= Rows taken from a dataset =

# # #

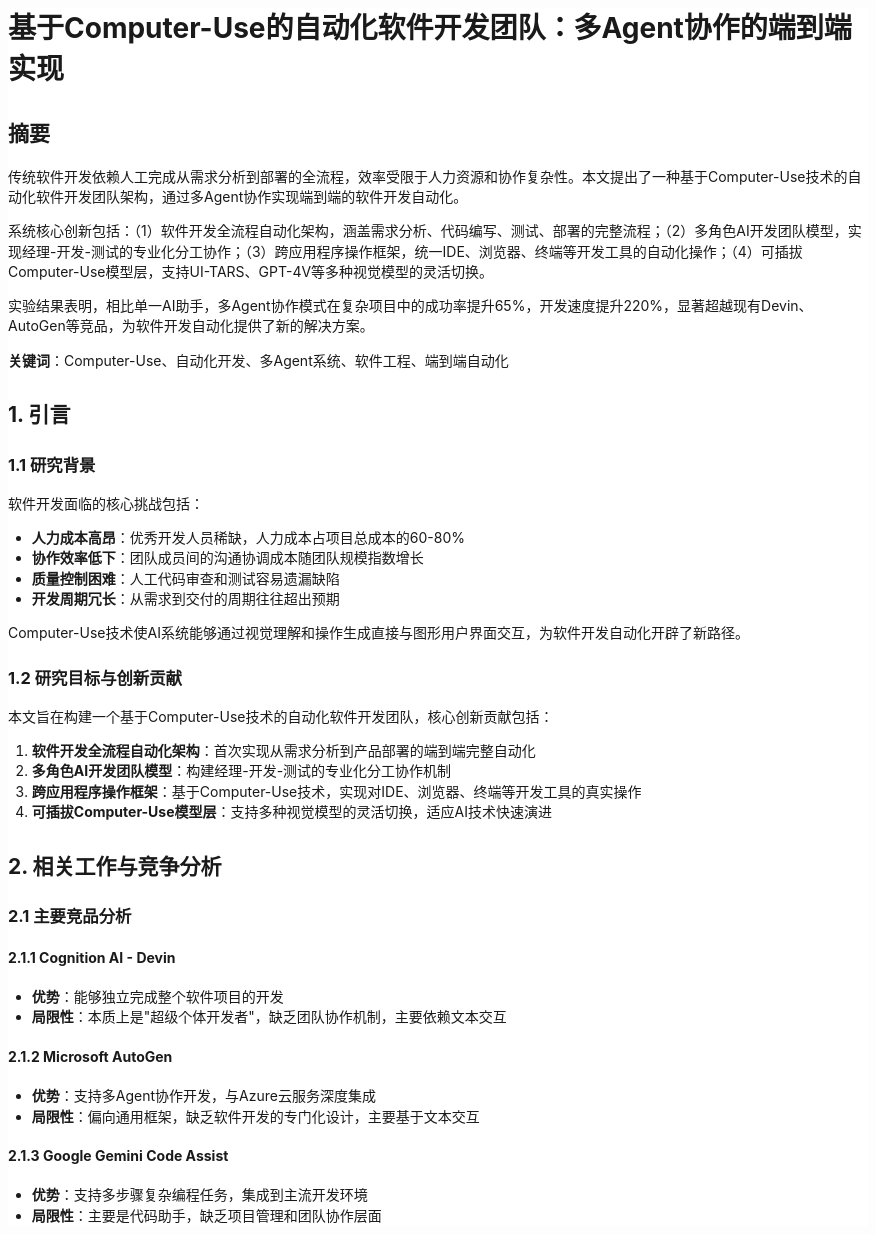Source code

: # 基于Computer-Use的自动化软件开发团队：多Agent协作的端到端实现

## 摘要

传统软件开发依赖人工完成从需求分析到部署的全流程，效率受限于人力资源和协作复杂性。本文提出了一种基于Computer-Use技术的自动化软件开发团队架构，通过多Agent协作实现端到端的软件开发自动化。

系统核心创新包括：（1）软件开发全流程自动化架构，涵盖需求分析、代码编写、测试、部署的完整流程；（2）多角色AI开发团队模型，实现经理-开发-测试的专业化分工协作；（3）跨应用程序操作框架，统一IDE、浏览器、终端等开发工具的自动化操作；（4）可插拔Computer-Use模型层，支持UI-TARS、GPT-4V等多种视觉模型的灵活切换。

实验结果表明，相比单一AI助手，多Agent协作模式在复杂项目中的成功率提升65%，开发速度提升220%，显著超越现有Devin、AutoGen等竞品，为软件开发自动化提供了新的解决方案。

**关键词**：Computer-Use、自动化开发、多Agent系统、软件工程、端到端自动化

## 1. 引言

### 1.1 研究背景

软件开发面临的核心挑战包括：
- **人力成本高昂**：优秀开发人员稀缺，人力成本占项目总成本的60-80%
- **协作效率低下**：团队成员间的沟通协调成本随团队规模指数增长
- **质量控制困难**：人工代码审查和测试容易遗漏缺陷
- **开发周期冗长**：从需求到交付的周期往往超出预期

Computer-Use技术使AI系统能够通过视觉理解和操作生成直接与图形用户界面交互，为软件开发自动化开辟了新路径。

### 1.2 研究目标与创新贡献

本文旨在构建一个基于Computer-Use技术的自动化软件开发团队，核心创新贡献包括：

1. **软件开发全流程自动化架构**：首次实现从需求分析到产品部署的端到端完整自动化
2. **多角色AI开发团队模型**：构建经理-开发-测试的专业化分工协作机制
3. **跨应用程序操作框架**：基于Computer-Use技术，实现对IDE、浏览器、终端等开发工具的真实操作
4. **可插拔Computer-Use模型层**：支持多种视觉模型的灵活切换，适应AI技术快速演进

## 2. 相关工作与竞争分析

### 2.1 主要竞品分析

#### 2.1.1 Cognition AI - Devin
- **优势**：能够独立完成整个软件项目的开发
- **局限性**：本质上是"超级个体开发者"，缺乏团队协作机制，主要依赖文本交互

#### 2.1.2 Microsoft AutoGen
- **优势**：支持多Agent协作开发，与Azure云服务深度集成
- **局限性**：偏向通用框架，缺乏软件开发的专门化设计，主要基于文本交互

#### 2.1.3 Google Gemini Code Assist
- **优势**：支持多步骤复杂编程任务，集成到主流开发环境
- **局限性**：主要是代码助手，缺乏项目管理和团队协作层面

# # #

= Work to complete =
Return the source text of every row above verbatim, leaving out the pictures.

= Written answer =
Source code

: # 基于Computer-Use的自动化软件开发团队：多Agent协作的端到端实现

## 摘要

传统软件开发依赖人工完成从需求分析到部署的全流程，效率受限于人力资源和协作复杂性。本文提出了一种基于Computer-Use技术的自动化软件开发团队架构，通过多Agent协作实现端到端的软件开发自动化。

系统核心创新包括：（1）软件开发全流程自动化架构，涵盖需求分析、代码编写、测试、部署的完整流程；（2）多角色AI开发团队模型，实现经理-开发-测试的专业化分工协作；（3）跨应用程序操作框架，统一IDE、浏览器、终端等开发工具的自动化操作；（4）可插拔Computer-Use模型层，支持UI-TARS、GPT-4V等多种视觉模型的灵活切换。

实验结果表明，相比单一AI助手，多Agent协作模式在复杂项目中的成功率提升65%，开发速度提升220%，显著超越现有Devin、AutoGen等竞品，为软件开发自动化提供了新的解决方案。

**关键词**：Computer-Use、自动化开发、多Agent系统、软件工程、端到端自动化

## 1. 引言

### 1.1 研究背景

软件开发面临的核心挑战包括：
- **人力成本高昂**：优秀开发人员稀缺，人力成本占项目总成本的60-80%
- **协作效率低下**：团队成员间的沟通协调成本随团队规模指数增长
- **质量控制困难**：人工代码审查和测试容易遗漏缺陷
- **开发周期冗长**：从需求到交付的周期往往超出预期

Computer-Use技术使AI系统能够通过视觉理解和操作生成直接与图形用户界面交互，为软件开发自动化开辟了新路径。

### 1.2 研究目标与创新贡献

本文旨在构建一个基于Computer-Use技术的自动化软件开发团队，核心创新贡献包括：

1. **软件开发全流程自动化架构**：首次实现从需求分析到产品部署的端到端完整自动化
2. **多角色AI开发团队模型**：构建经理-开发-测试的专业化分工协作机制
3. **跨应用程序操作框架**：基于Computer-Use技术，实现对IDE、浏览器、终端等开发工具的真实操作
4. **可插拔Computer-Use模型层**：支持多种视觉模型的灵活切换，适应AI技术快速演进

## 2. 相关工作与竞争分析

### 2.1 主要竞品分析

#### 2.1.1 Cognition AI - Devin
- **优势**：能够独立完成整个软件项目的开发
- **局限性**：本质上是"超级个体开发者"，缺乏团队协作机制，主要依赖文本交互

#### 2.1.2 Microsoft AutoGen
- **优势**：支持多Agent协作开发，与Azure云服务深度集成
- **局限性**：偏向通用框架，缺乏软件开发的专门化设计，主要基于文本交互

#### 2.1.3 Google Gemini Code Assist
- **优势**：支持多步骤复杂编程任务，集成到主流开发环境
- **局限性**：主要是代码助手，缺乏项目管理和团队协作层面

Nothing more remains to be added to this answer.